The US manufacturing sector continued to show signs of strain in August, as the Manufacturing Purchasing Managers’ Index (PMI) slipped to an eight-month low of 48.0 points, according to flash estimates from S&P Global.
This decline follows a reading of 49.6 points in July, marking the second consecutive month of contraction in factory activity. The downturn is largely attributed to weaker demand conditions, tight financial conditions, and elevated price pressures that have weighed heavily on the manufacturing sector.
In contrast, the Services PMI painted a more optimistic picture, rising slightly to 55.2 points from July’s 55.0 points.

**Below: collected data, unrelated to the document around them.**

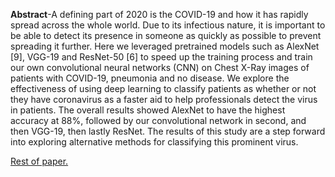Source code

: **Abstract**-A defining part of 2020 is the COVID-19 and how it has rapidly spread across the whole world. Due to its infectious nature,
it is important to be able to detect its presence in someone as quickly as possible to prevent spreading it further. Here we
leveraged pretrained models such as AlexNet [9], VGG-19 and ResNet-50 [6] to speed up the training process and train our own
convolutional neural networks (CNN) on Chest X-Ray images of patients with COVID-19, pneumonia and no disease. We explore
the effectiveness of using deep learning to classify patients as whether or not they have coronavirus as a faster aid to help
professionals detect the virus in patients. The overall results showed AlexNet to have the highest accuracy at 88%, followed by
our convolutional network in second, and then VGG-19, then lastly ResNet. The results of this study are a step forward into exploring
alternative methods for classifying this prominent virus.

[Rest of paper.](https://github.com/minavukovic/Detecting-COVID-19-with-Convolutional-Neural-Networks/blob/master/paper.pdf)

The increase was driven by higher new orders and the growth of new businesses, indicating resilience in the services sector despite broader economic challenges.
The overall Composite PMI, which combines both manufacturing and services data, moderated to 54.1 points from 54.3 points in July, marking its lowest level in four months.
Despite the manufacturing slowdown, analysts remain cautiously optimistic about the near-term outlook for US private business activity. Improved business confidence, dovish signals from the Federal Open Market Committee (FOMC), and increased spending related to pre-election activities are expected to support continued expansion in the services sector.
However, rising living costs, particularly due to elevated energy prices, could pose a downside risk to this positive outlook. The mixed signals from the PMI data underscore the complex economic landscape facing the US as it navigates a period of uncertainty and heightened inflationary pressures.